Structure and Reaction Mechanism of YcjR, an Epimerase that Facilitates the Interconversion of D-Gulosides to D-Glucosides in Escherichia coli.

YcjR from Escherichia coli K-12 MG1655 catalyzes the manganese-dependent reversible epimerization of 3-keto-alpha-D-gulosides to the corresponding 3-keto-alpha-D-glucosides as a part of a proposed catabolic pathway for the transformation of D-gulosides to D-glucosides. The three-dimensional structure of the manganese-bound enzyme was determined by X-ray crystallography.
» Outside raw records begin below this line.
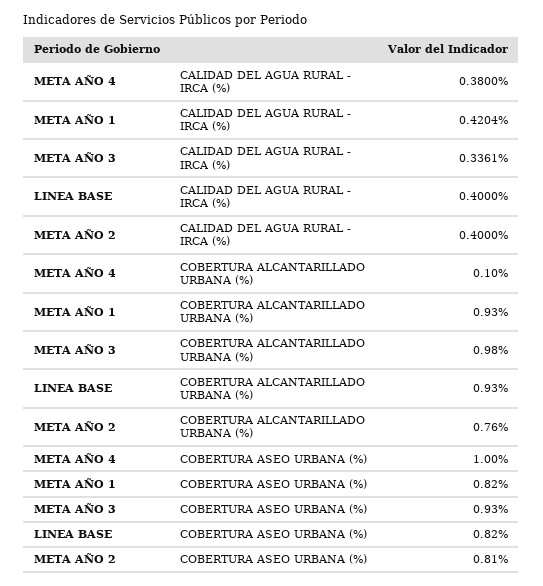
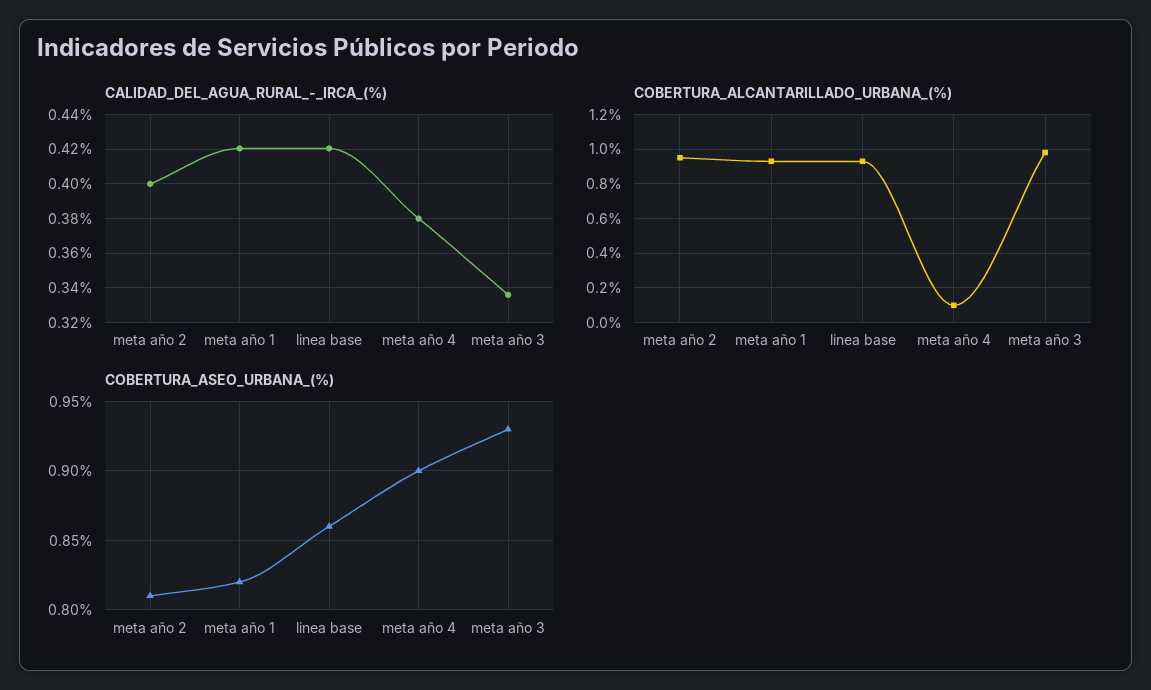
CALIDAD DEL AGUA RURAL - IRCA (%), LINEA BASE: 0.4 -> 0.42
COBERTURA ALCANTARILLADO URBANA (%), META AÑO 2: 0.76 -> 0.95
COBERTURA ASEO URBANA (%), META AÑO 4: 1 -> 0.9
COBERTURA ASEO URBANA (%), LINEA BASE: 0.82 -> 0.86

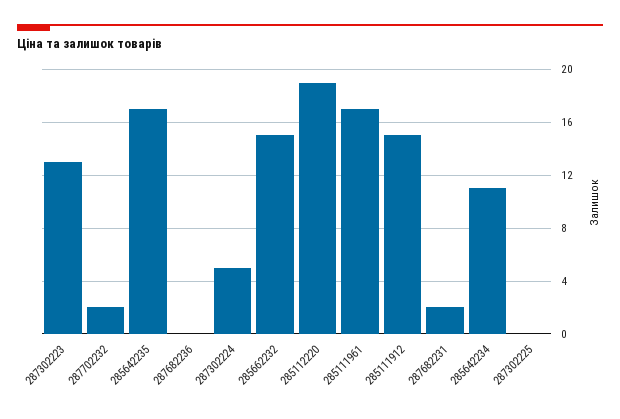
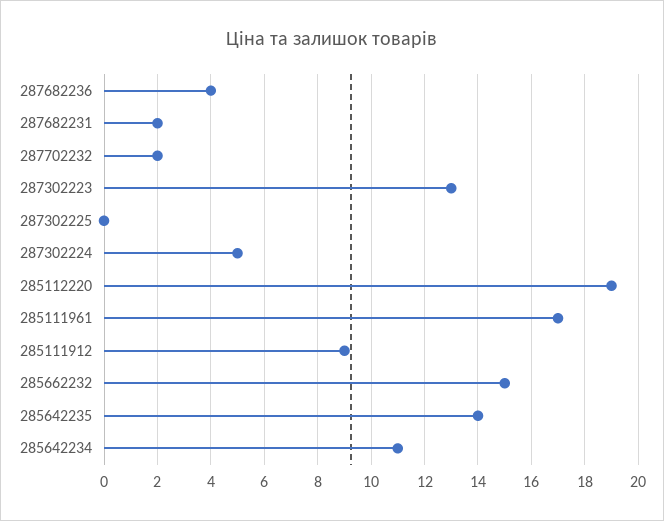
285642235: 17 -> 14
287682236: 0 -> 4
285111912: 15 -> 9

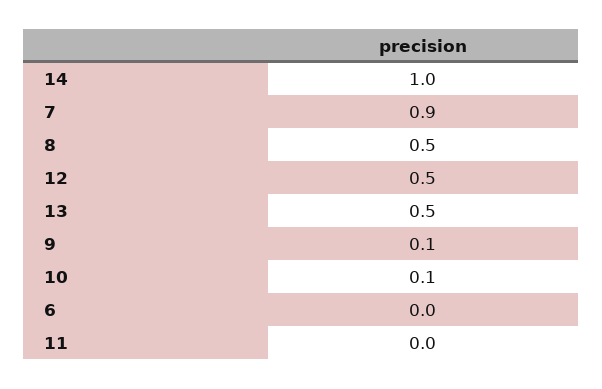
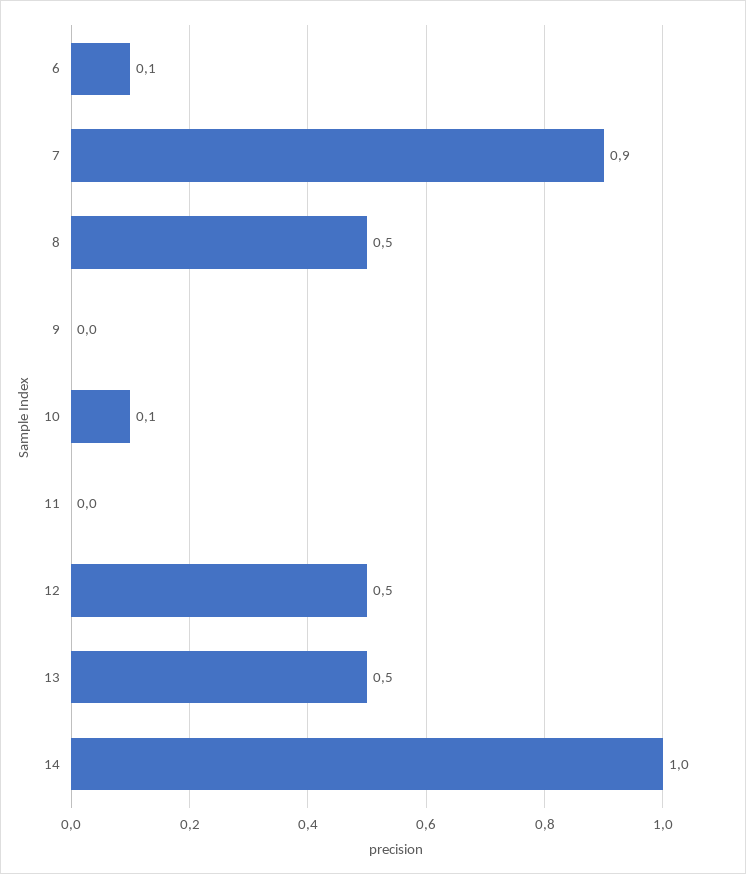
9: 0.1 -> 0
6: 0 -> 0.1

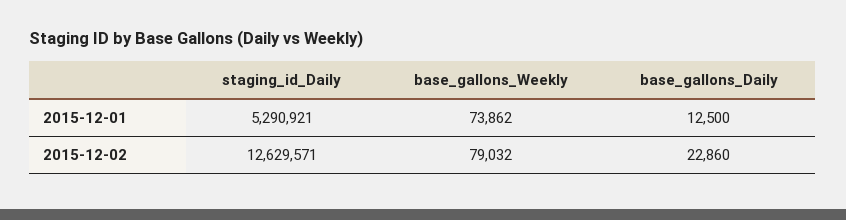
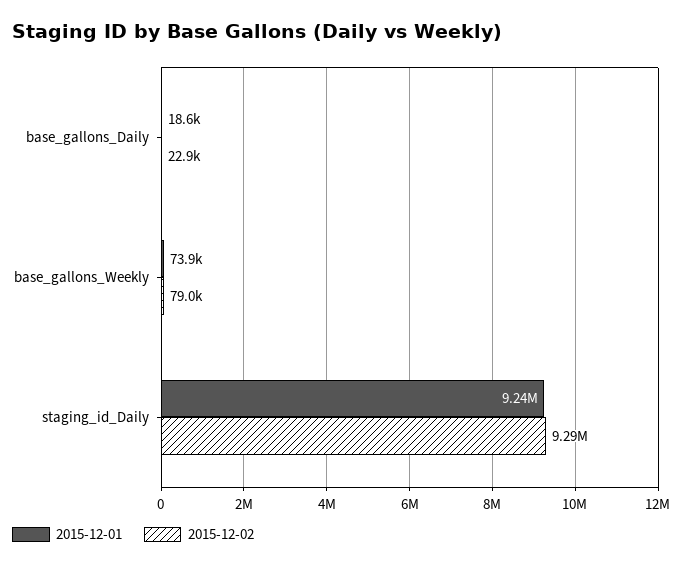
2015-12-01, staging_id_Daily: 5290921 -> 9240000
2015-12-01, base_gallons_Daily: 12500 -> 18600
2015-12-02, staging_id_Daily: 12629571 -> 9290000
The divalent manganese ion is coordinated to the enzyme by ligation to Glu-146, Asp-179, His-205, and Glu-240. When either of the two active site glutamate residues is mutated to glutamine, the enzyme loses all catalytic activity for the epimerization of alpha-methyl-3-keto-D-glucoside at C4. However, the E240Qmutant can catalyze hydrogen-deuterium exchange of the proton at C4 of alpha-methyl-3-keto-D-glucoside in solvent D2O. The E146Q mutant does not catalyze this exchange reaction. These results indicate that YcjR catalyzes the isomerization of 3-keto-D-glucosides via proton abstraction at C4 by Glu-146 to form a cis-enediolate intermediate that is subsequently protonated on the opposite face by Glu-240 to generate the corresponding 3-keto-D-guloside. This conclusion is supported by docking of the cis-enediolate intermediate into the active site of YcjR based on the known binding orientation of D-fructose and D-psicose in the active site of D-psicose-3-epimerase.